_Task item 1_:
Transcribe every line of the records of annotated multi-view scene photos below exactly as they stand, from the first record through the last, and leave the pictures out.

_Text section_:
★ ★ ★ ★ ★ ★ ★
The Department presented its proposed allocation of R26.1 billion, the allocation of R9.4 billion for the Expanded Public Works Programme (EPWP), programme coordination support provided to 69 public bodies, DWP renting vs owning buildings and progress on the transfer of the devolution of infrastructure maintenance functions from DPWI to the Department of Defence. The Department also presented its capacity to execute its mandate, current status of the asset register and insourcing of maintenance functions.

The Committee asked about monitoring, maintenance functions, compliance with paying invoices in 30 days, the parliamentary villages, contracts defaulted on and the Department’s role in assisting with infrastructure damaged by the recent floods. Members also probed the Department on leasing vs renting, municipal debt and asset management. Concerns were expressed about the EPWP grant and funding provided to public bodies.

The Department was committed to finalising and sending all relevant reports to the Committee by Friday 20 May 2022. The Committee would then follow up with any remaining concerns. 

Meeting report

Briefing by the Department of Public Works and Infrastructure on the 2022 Appropriation Bill

The Committee invited the DPWI to present a briefing on the 2022 Appropriation Bill. The DPWI was explicitly requested to deliver on:

1. Any possible service delivery implications of the proposed allocation of R26.1 billion over the 2022 Medium Term Expenditure Framework (MTEF) relative to the 2021 budget estimates;

2. The extent to which the Department plans to use the proposed allocation of R9.4 billion over the MTEF towards the Expanded Public Works Employment Programme;

3. The selection criteria of the 69 public bodies that will be provided with programme coordination support and the 290 public bodies that are to be provided with technical support at a proposed cost of R1.2 billion;

4. The DPWI position on the rentals of offices;

5. A progress report on the transfer of the devolution of the infrastructure;

6. Maintenance functions from the DPWI to the Department of Defence;

7. An overview of the capacity of the DPWI to execute its mandate;

8. An overview of the current status of the asset register;

9. The DPWI’s position on the insourcing of the maintenance functions by respective departments;

Various officials of the DPWI presented the briefing.

Mr Imtiaz Fazel, Deputy Director-General: GRC, DPWI, presented an overview of its programmes and objectives. These included integrated planning and coordination, productive assets, transformed built environment, optimised job opportunities, dignified client experience, sustainable infrastructure investment, and a resilient, ethical, and capable department.
★ ★ ★ ★ ★ ★ ★
_Task item 2_:
From the Public Works budget report, rewrite the part that opens with the words containing "Mr Imtiaz Fazel, Deputy" and closes with "and capable department.", putting "integrated planning and oversight" in place of "integrated planning and coordination".

_Data_:
★ ★ ★ ★ ★ ★ ★
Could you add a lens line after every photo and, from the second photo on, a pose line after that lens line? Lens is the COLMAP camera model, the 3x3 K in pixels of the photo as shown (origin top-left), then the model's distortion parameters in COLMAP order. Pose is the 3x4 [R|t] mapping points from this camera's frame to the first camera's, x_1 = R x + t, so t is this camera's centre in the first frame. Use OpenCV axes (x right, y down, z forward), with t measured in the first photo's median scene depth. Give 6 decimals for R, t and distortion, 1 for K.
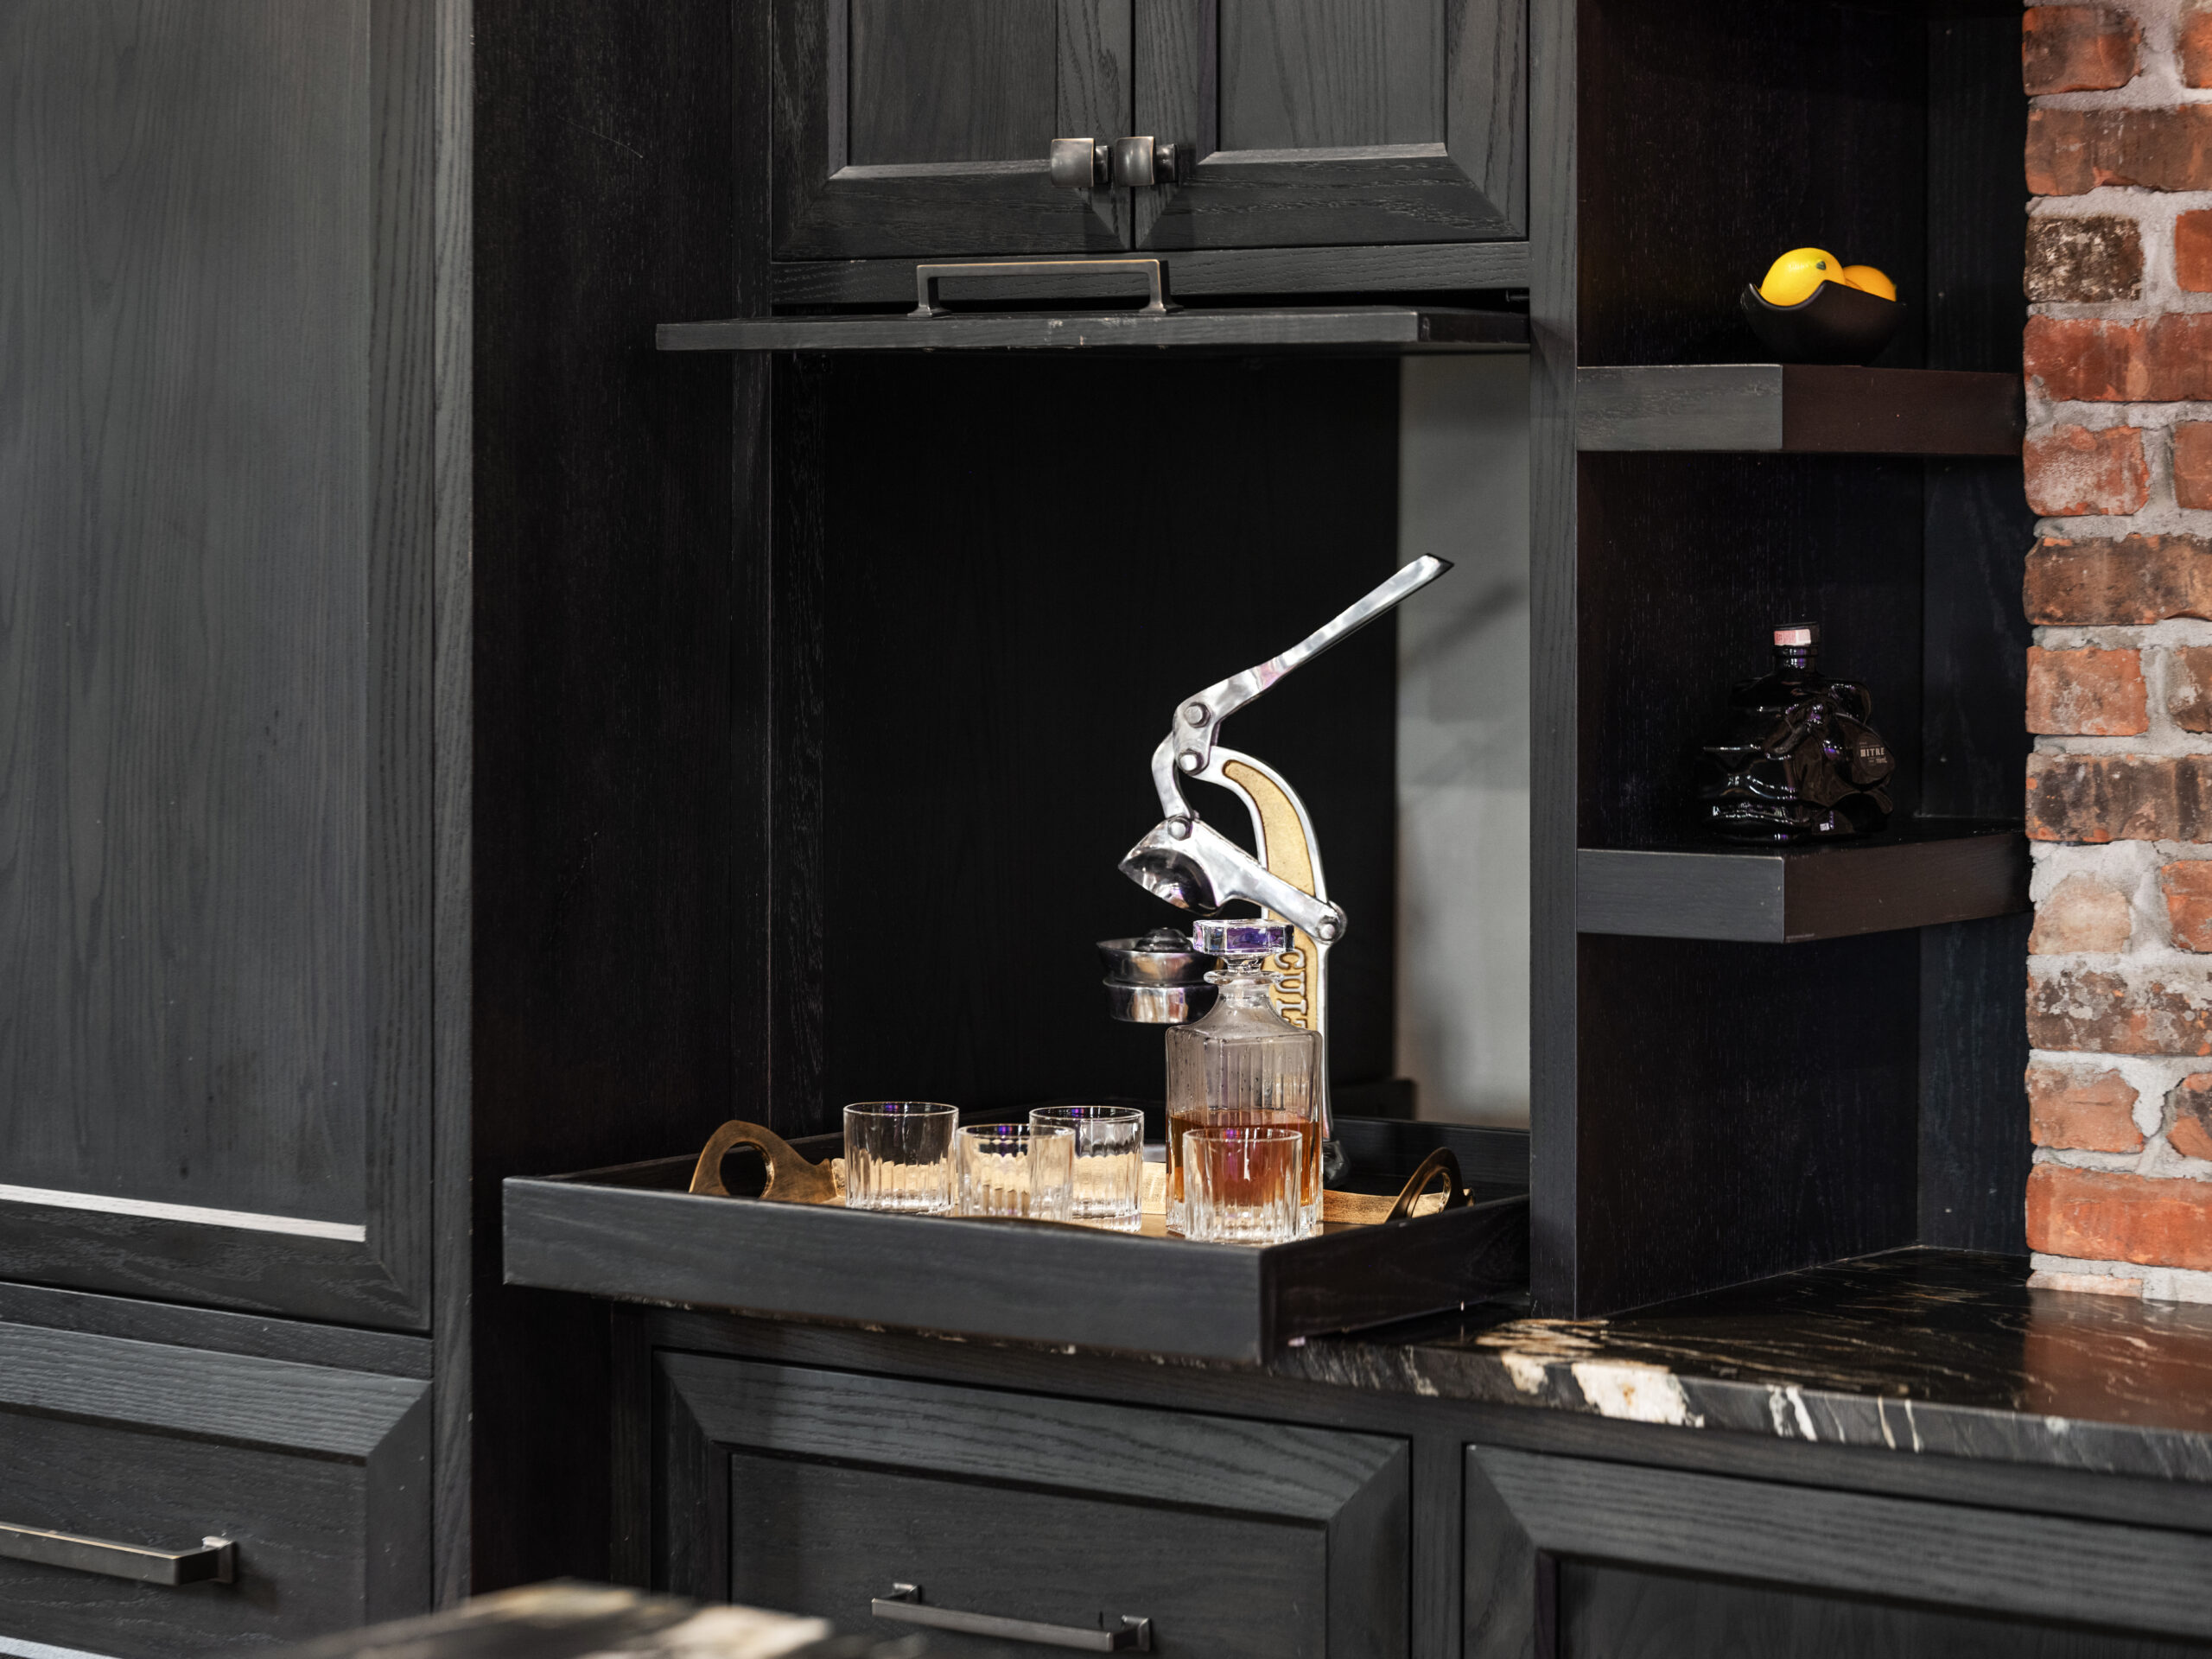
lens RADIAL K [[6221.7, 0, 1106.0], [0, 6221.7, 829.5], [0, 0, 1]] dist [-0.023658, -0.254391]
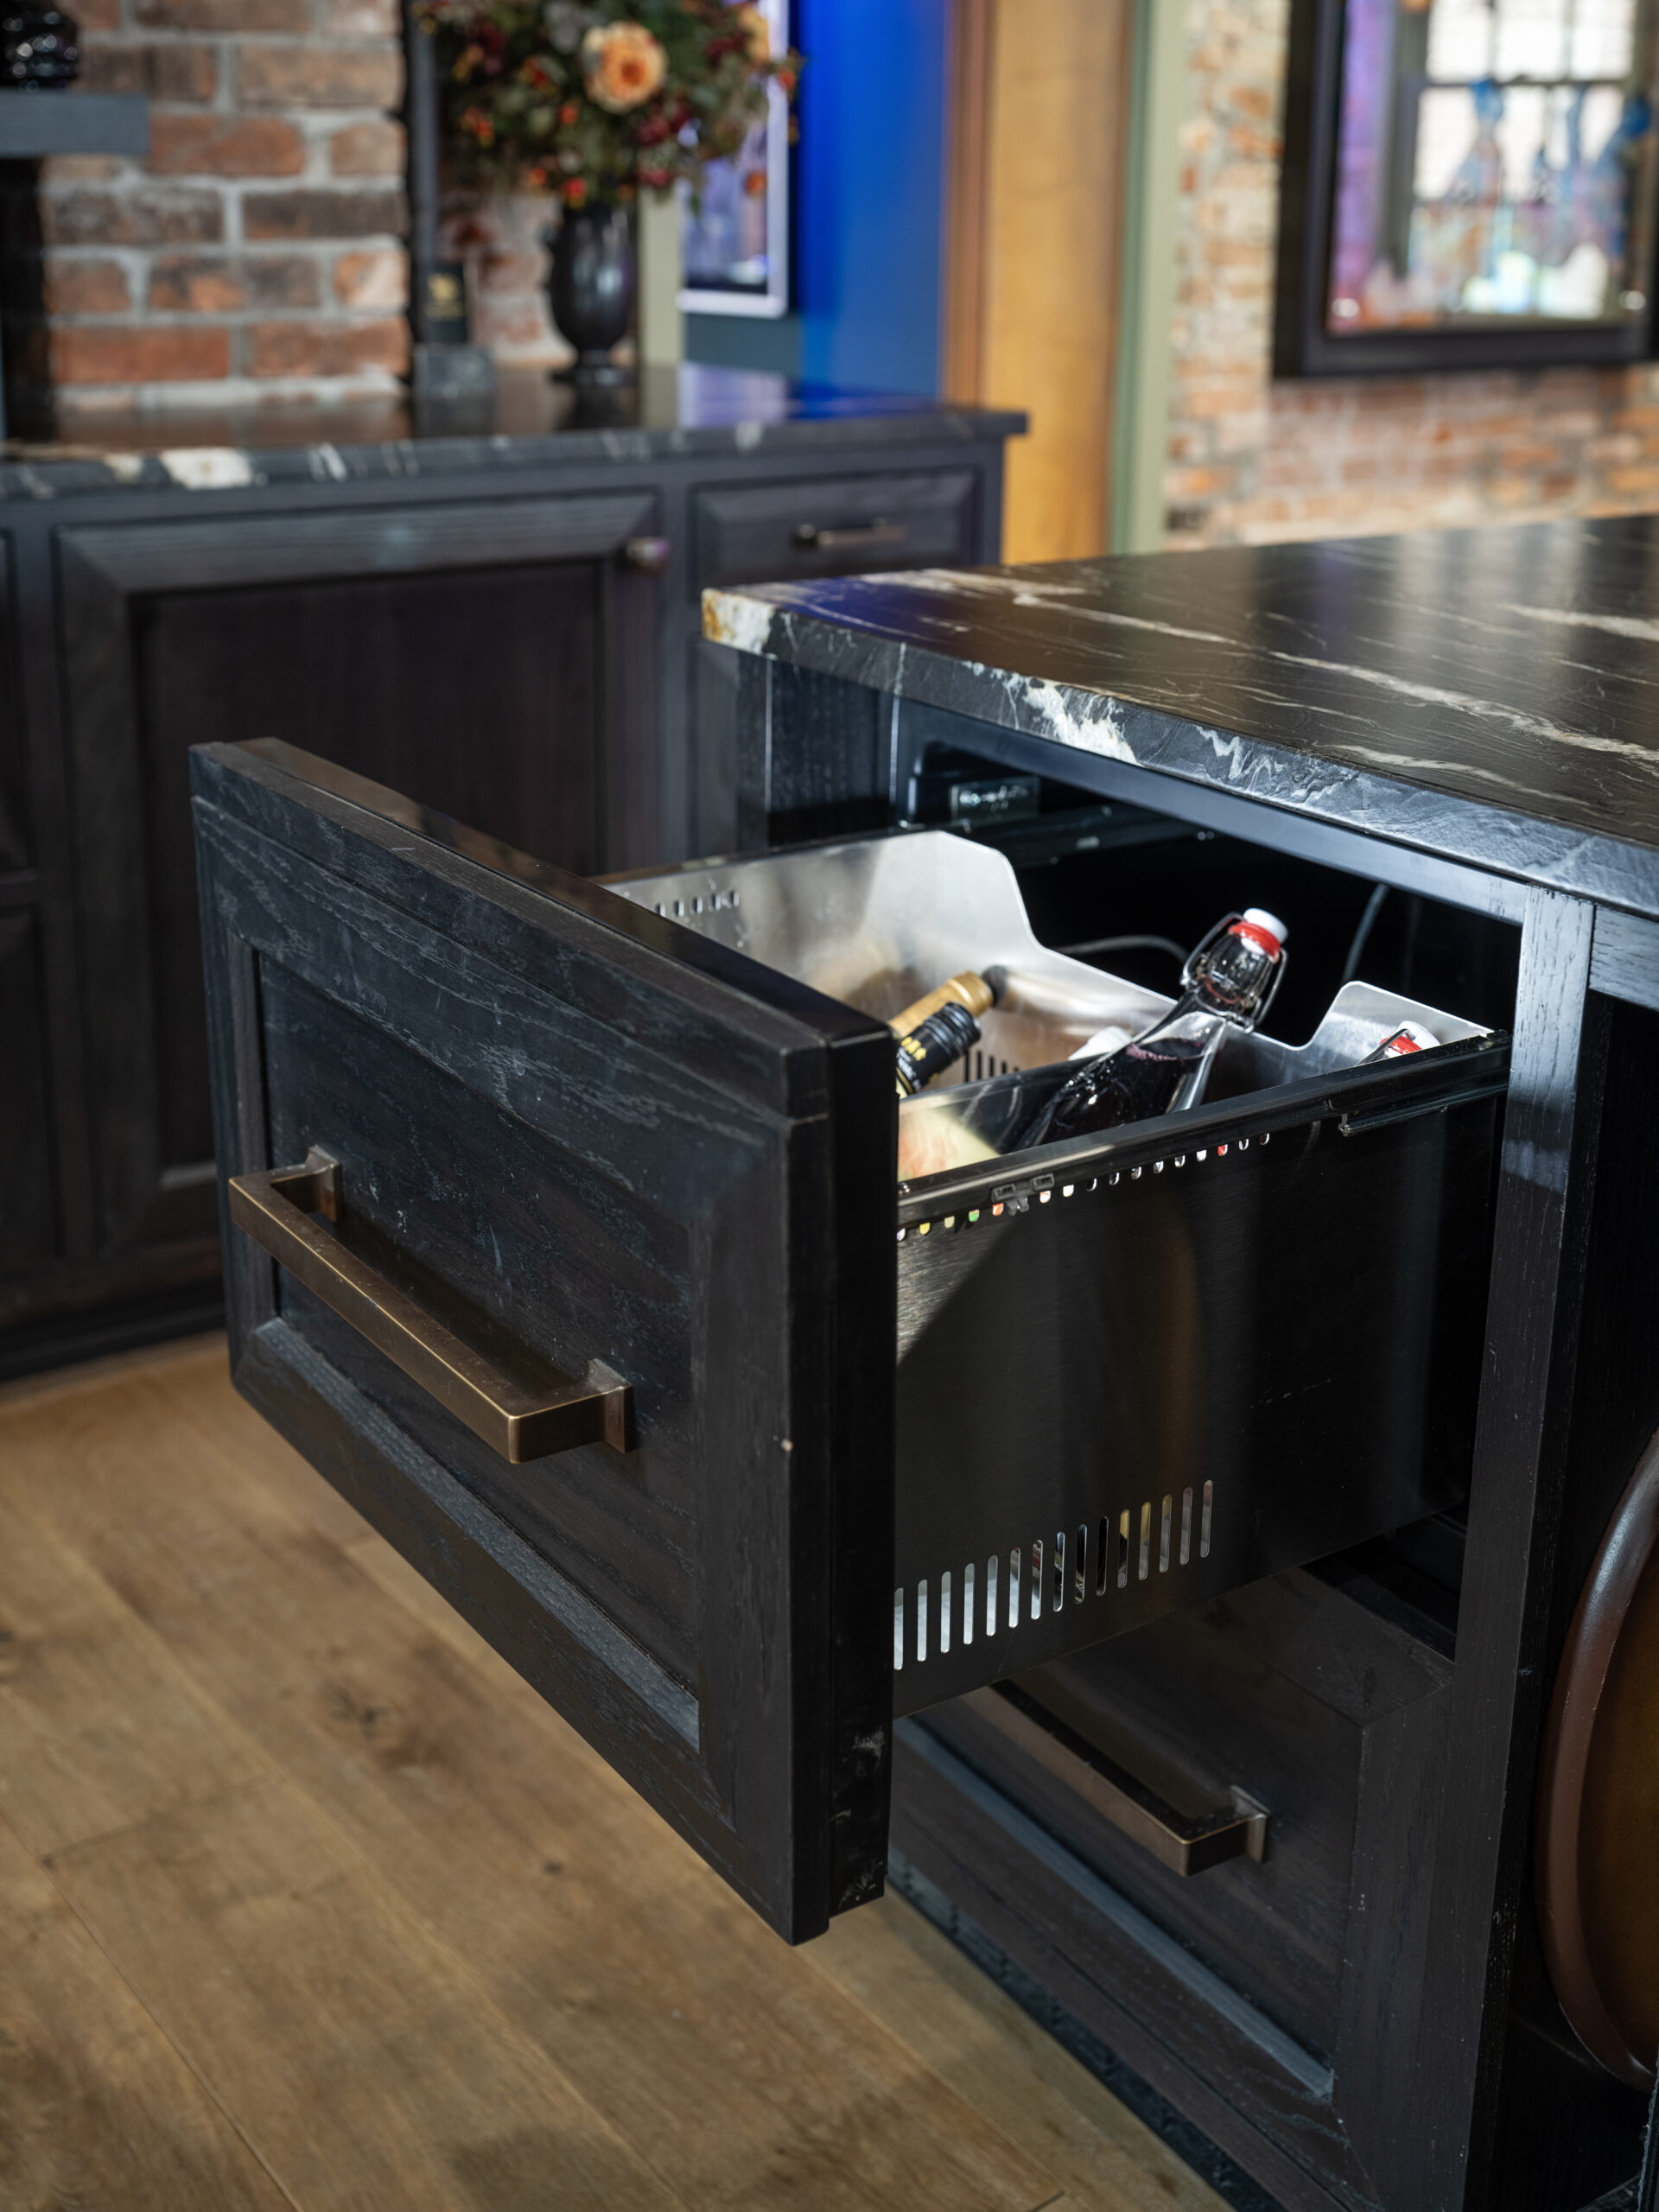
lens RADIAL K [[2642.2, 0, 829.5], [0, 2642.2, 1106.0], [0, 0, 1]] dist [-0.015841, -0.012837]
pose [[0.226888, -0.316836, 0.920943, -0.518362], [0.049867, 0.948143, 0.313908, 0.045133], [-0.972643, -0.025297, 0.230922, 0.714660]]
★ ★ ★ ★ ★ ★ ★
_Problem solution 1_:
Could you add a lens line after every photo and, from the second photo on, a pose line after that lens line? Lens is the COLMAP camera model, the 3x3 K in pixels of the photo as shown (origin top-left), then the model's distortion parameters in COLMAP order. Pose is the 3x4 [R|t] mapping points from this camera's frame to the first camera's, x_1 = R x + t, so t is this camera's centre in the first frame. Use OpenCV axes (x right, y down, z forward), with t measured in the first photo's median scene depth. Give 6 decimals for R, t and distortion, 1 for K.
lens RADIAL K [[6221.7, 0, 1106.0], [0, 6221.7, 829.5], [0, 0, 1]] dist [-0.023658, -0.254391]
lens RADIAL K [[2642.2, 0, 829.5], [0, 2642.2, 1106.0], [0, 0, 1]] dist [-0.015841, -0.012837]
pose [[0.226888, -0.316836, 0.920943, -0.518362], [0.049867, 0.948143, 0.313908, 0.045133], [-0.972643, -0.025297, 0.230922, 0.714660]]

_Problem solution 2_:
Mr Imtiaz Fazel, Deputy Director-General: GRC, DPWI, presented an overview of its programmes and objectives. These included integrated planning and oversight, productive assets, transformed built environment, optimised job opportunities, dignified client experience, sustainable infrastructure investment, and a resilient, ethical, and capable department.